Review: Zach Braff’s ‘Wish I Was Here’ is an emotional powerhouse

PARK CITY – Certain films show up at festivals or in theaters with targets painted on them.

The best example of that this year at Sundance is Zach Braff's long-awaited follow-up to “Garden State,” and I can understand why. After all, this is the film that he took to Kickstarter, even as people complained about the idea of a millionaire asking people for hand-outs. Beyond that, though, hating “Garden State” has become a cottage industry. The only thing Braff could possibly do to counter all of the naysayers would be to make a genuinely great movie.

Which, thankfully, is exactly what he did.

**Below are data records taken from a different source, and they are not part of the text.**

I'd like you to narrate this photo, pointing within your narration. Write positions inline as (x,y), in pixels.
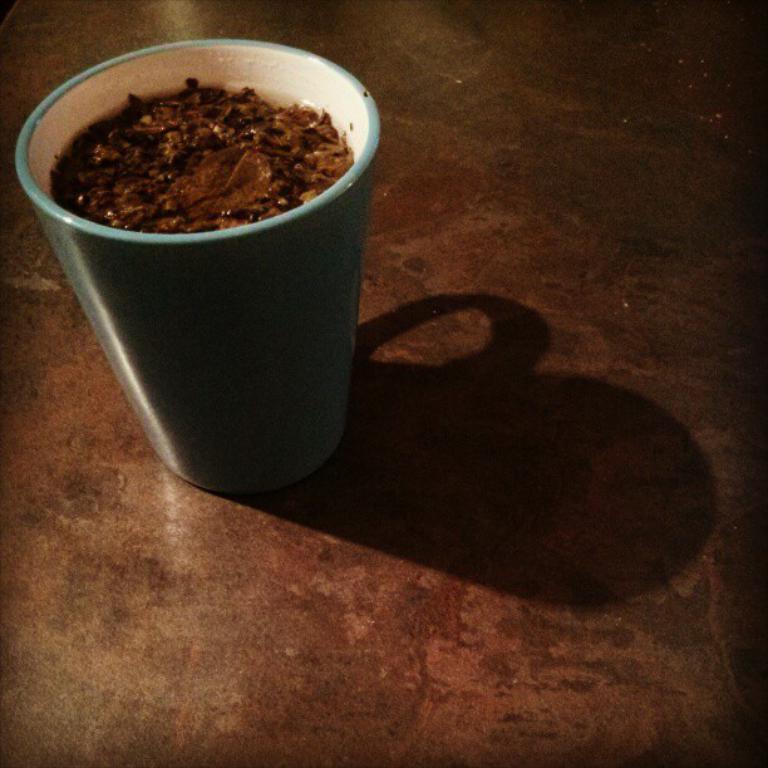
In this image a cup (273,217) is filled with food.
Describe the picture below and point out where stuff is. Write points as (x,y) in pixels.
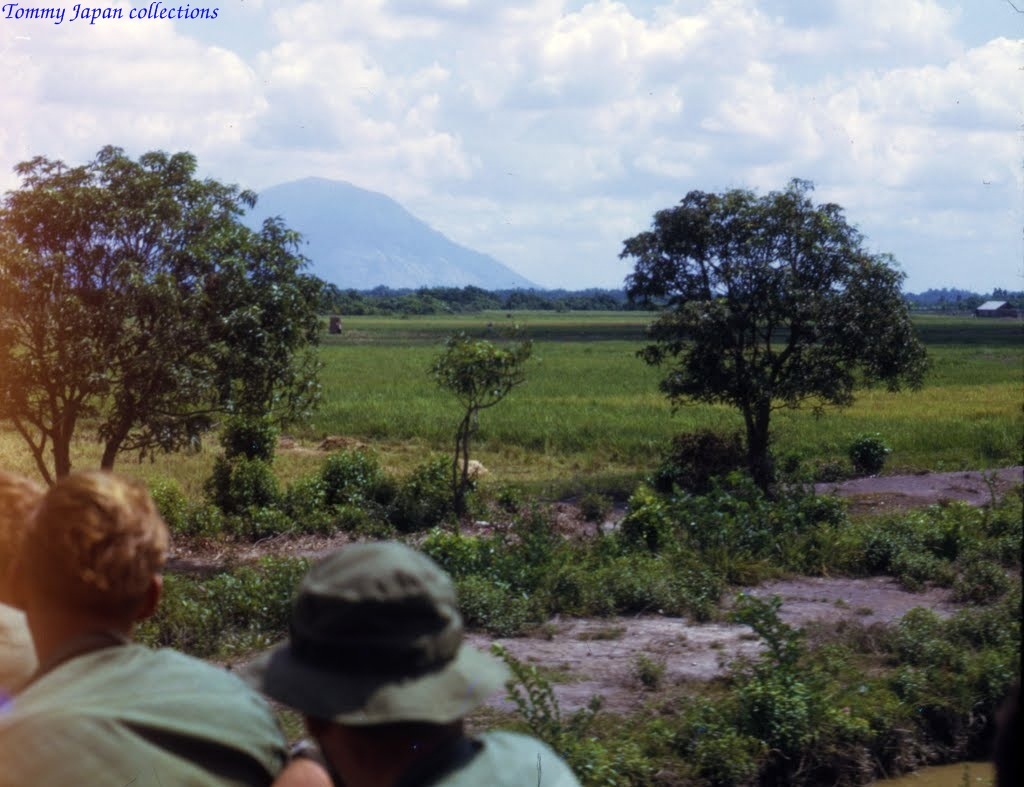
In this image we can see sky (381,68) with clouds (361,131), hills (366,234), trees (449,355), grass (543,381), shrubs (747,532), ground (330,535) and persons (317,626).
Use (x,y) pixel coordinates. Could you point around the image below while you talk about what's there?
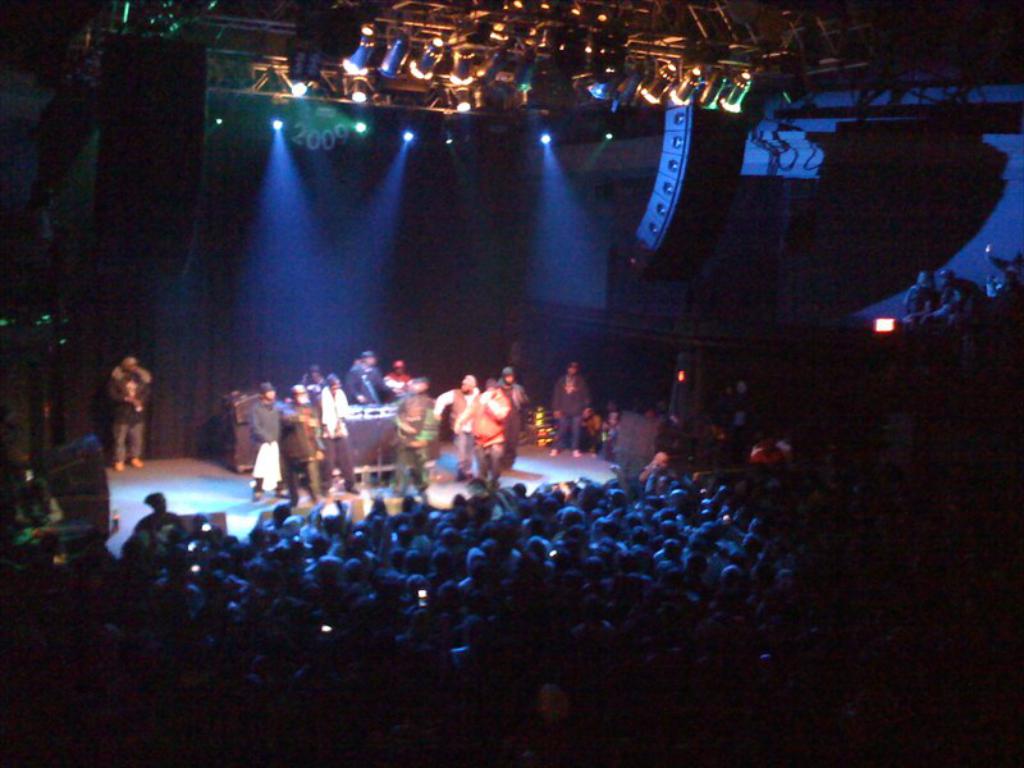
At the bottom (322,612) we can see audience (368,650) and among them few persons (413,602) are holding mobiles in their hands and on the stage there are few people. In the background (256,65) we can see lights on the roof top (108,20), poles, speakers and some other objects (866,47).
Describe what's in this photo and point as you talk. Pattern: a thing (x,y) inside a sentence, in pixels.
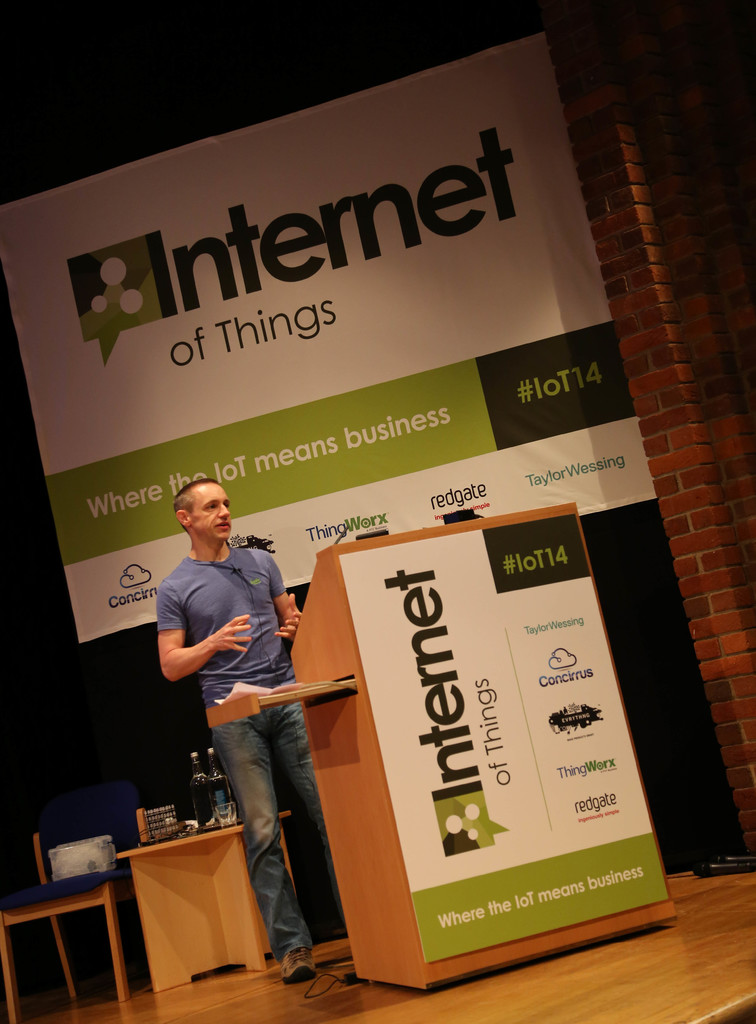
in the picture there is a person (246,771) standing near the podium (413,746) near to him there was a table (184,846) on the table (193,837) there are different items (201,818).
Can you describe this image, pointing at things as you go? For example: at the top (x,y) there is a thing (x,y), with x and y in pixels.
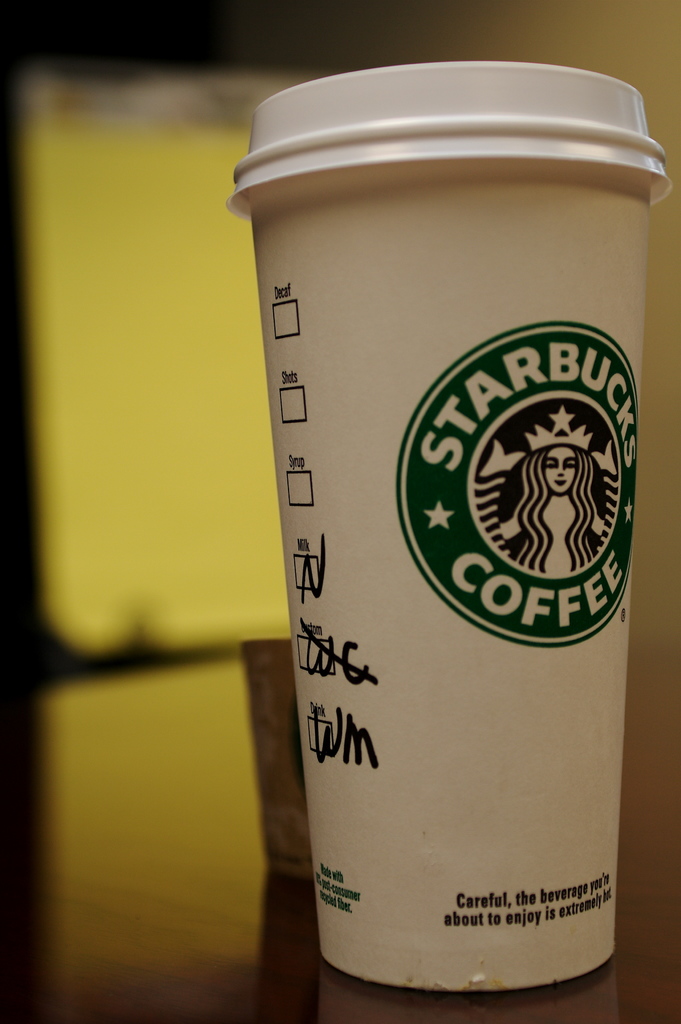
In this image we can see few objects (274,799) on the table (266,935). There is a reflection (156,944) on the wooden surface (242,930). There is an object (158,412) at the left side of the image (155,414).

Co-written with his brother Adam, Braff's “Wish I Was Here” tells the story of Aidan Bloom (Braff), a struggling actor in LA who, in his 30s, is starting to suspect that he has passed his expiration date. His wife Sarah (Kate Hudson) is the primary breadwinner for the family, working at a job she hates, something that Aidan is keenly aware of at all times. His two kids, Grace (Joey King) and Tucker (Pierce Gagnon), are enrolled in an Orthodox Jewish private school that is paid for by Saul (Mandy Patinkin), Aidan's father. Life seems to constantly conspire to remind Aidan of all the small ways in which he's failed as a husband and a father, and all Aidan can do is grin and bear it.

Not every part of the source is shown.